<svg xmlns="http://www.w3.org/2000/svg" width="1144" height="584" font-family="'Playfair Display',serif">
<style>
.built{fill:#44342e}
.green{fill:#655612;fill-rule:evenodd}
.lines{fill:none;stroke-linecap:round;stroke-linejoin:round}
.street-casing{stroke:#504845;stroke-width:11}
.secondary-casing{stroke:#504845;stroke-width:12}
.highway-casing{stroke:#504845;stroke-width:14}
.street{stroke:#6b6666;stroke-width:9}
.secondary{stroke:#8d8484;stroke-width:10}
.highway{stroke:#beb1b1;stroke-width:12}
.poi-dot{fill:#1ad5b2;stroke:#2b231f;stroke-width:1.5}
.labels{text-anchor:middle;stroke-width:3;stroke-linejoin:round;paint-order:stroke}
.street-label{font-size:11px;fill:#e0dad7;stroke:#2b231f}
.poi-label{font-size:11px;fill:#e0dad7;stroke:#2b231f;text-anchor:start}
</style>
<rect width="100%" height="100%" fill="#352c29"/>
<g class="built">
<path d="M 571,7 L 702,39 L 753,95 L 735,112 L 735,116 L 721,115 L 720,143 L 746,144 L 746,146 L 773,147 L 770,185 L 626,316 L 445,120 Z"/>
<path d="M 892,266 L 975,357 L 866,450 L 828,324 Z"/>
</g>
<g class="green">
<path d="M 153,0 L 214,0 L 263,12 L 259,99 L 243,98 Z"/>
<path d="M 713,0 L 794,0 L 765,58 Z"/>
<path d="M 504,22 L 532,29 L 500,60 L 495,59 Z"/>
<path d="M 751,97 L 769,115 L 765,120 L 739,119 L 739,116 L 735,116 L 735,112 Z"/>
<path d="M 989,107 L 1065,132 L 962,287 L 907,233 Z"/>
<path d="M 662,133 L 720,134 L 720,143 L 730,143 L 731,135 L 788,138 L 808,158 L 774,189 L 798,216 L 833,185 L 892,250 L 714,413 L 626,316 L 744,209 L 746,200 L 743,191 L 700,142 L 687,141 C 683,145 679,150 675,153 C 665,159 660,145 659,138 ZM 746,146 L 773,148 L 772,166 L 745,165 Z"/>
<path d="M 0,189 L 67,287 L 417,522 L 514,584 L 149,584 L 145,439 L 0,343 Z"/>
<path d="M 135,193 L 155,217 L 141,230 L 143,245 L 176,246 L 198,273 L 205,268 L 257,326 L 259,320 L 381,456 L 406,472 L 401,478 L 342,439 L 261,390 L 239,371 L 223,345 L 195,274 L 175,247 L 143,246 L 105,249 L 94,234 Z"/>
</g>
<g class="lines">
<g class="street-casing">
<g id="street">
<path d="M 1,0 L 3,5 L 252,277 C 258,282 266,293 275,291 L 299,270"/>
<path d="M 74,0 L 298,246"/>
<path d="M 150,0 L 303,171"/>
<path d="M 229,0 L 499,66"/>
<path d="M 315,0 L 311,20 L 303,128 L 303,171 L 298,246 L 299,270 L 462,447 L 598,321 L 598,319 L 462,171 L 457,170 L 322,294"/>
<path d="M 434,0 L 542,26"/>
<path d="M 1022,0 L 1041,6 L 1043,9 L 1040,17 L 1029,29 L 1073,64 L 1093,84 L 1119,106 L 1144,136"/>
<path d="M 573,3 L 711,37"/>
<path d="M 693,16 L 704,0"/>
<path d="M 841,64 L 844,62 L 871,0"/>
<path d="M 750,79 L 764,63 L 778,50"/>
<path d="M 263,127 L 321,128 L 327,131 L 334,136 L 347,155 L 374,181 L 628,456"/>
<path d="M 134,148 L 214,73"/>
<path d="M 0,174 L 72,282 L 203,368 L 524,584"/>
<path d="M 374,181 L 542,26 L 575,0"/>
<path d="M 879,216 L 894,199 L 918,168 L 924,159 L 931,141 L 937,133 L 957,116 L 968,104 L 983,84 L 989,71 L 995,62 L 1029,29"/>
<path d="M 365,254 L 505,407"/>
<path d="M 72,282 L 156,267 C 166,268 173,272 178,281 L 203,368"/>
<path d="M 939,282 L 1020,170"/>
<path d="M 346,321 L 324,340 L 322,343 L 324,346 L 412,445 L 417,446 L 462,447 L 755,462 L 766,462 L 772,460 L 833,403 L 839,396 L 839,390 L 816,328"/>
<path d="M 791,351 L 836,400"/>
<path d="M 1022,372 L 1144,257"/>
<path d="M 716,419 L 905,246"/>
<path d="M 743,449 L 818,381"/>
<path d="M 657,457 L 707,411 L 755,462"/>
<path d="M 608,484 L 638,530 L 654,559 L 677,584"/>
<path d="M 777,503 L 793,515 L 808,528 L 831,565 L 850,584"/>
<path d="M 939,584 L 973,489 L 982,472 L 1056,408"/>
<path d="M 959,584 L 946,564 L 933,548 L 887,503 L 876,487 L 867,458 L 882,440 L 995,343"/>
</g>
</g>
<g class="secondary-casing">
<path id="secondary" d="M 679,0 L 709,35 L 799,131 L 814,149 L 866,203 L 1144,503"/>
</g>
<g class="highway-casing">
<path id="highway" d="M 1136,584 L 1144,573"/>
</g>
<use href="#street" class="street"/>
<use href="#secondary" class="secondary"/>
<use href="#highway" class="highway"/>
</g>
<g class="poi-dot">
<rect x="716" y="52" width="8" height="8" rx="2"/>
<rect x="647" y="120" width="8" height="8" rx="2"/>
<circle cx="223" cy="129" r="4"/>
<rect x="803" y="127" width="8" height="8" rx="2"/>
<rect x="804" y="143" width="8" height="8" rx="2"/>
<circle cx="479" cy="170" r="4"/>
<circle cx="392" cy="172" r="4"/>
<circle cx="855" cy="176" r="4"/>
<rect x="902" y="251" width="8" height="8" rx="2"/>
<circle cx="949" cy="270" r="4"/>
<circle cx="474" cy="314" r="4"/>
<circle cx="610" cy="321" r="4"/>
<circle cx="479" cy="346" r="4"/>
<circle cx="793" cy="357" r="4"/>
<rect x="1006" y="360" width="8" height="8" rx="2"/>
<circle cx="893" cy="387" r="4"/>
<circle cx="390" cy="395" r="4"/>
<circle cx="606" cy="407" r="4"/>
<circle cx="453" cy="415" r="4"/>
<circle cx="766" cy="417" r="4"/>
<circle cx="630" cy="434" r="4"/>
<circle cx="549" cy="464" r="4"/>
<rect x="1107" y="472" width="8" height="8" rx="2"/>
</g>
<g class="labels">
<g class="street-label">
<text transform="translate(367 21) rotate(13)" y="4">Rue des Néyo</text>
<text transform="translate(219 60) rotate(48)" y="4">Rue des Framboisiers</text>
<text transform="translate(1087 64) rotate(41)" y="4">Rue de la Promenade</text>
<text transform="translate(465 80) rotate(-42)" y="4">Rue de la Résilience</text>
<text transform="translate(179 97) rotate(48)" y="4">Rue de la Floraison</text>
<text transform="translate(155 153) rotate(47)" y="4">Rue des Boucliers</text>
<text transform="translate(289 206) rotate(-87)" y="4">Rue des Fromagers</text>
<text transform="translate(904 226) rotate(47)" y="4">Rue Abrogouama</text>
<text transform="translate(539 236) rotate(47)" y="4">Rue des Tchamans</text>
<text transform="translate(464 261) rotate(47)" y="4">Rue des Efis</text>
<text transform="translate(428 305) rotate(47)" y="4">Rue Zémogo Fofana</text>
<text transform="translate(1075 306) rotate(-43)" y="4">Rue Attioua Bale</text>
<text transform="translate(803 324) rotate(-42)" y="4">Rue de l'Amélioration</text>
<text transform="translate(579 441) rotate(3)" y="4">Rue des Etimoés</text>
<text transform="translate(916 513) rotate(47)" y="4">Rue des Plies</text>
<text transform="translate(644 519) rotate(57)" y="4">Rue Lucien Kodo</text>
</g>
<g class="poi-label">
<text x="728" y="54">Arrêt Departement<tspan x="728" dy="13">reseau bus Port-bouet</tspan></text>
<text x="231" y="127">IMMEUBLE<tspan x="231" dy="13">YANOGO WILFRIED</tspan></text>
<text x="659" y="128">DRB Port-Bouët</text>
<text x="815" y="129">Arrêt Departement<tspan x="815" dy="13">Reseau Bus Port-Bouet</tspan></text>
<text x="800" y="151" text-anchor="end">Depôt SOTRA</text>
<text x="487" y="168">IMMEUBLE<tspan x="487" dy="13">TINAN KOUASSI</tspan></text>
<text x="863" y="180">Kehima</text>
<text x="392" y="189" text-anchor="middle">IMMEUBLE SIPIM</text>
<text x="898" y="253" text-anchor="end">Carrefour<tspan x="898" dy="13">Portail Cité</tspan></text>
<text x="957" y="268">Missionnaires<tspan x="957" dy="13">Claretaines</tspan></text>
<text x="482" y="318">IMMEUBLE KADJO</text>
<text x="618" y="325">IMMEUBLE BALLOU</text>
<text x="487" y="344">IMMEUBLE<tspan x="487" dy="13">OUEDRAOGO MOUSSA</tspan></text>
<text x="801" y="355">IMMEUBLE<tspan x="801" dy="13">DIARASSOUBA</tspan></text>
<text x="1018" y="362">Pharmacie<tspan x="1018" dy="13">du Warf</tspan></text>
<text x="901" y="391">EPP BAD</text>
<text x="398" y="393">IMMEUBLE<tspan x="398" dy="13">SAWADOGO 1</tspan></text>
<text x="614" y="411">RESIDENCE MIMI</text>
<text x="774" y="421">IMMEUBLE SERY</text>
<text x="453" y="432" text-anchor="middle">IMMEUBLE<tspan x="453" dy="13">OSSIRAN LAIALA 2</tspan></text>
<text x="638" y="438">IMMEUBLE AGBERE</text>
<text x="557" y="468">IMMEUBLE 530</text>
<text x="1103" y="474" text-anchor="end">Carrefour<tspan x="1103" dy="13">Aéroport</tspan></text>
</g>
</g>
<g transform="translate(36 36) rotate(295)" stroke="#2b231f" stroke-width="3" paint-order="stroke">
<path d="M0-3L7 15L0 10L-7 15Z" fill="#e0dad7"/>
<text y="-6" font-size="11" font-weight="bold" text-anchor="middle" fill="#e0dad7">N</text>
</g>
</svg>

- **Work order**:
In the entries above, identify every line with the string "lines".

- **Result of the exercise**:
.lines{fill:none;stroke-linecap:round;stroke-linejoin:round}
<g class="lines">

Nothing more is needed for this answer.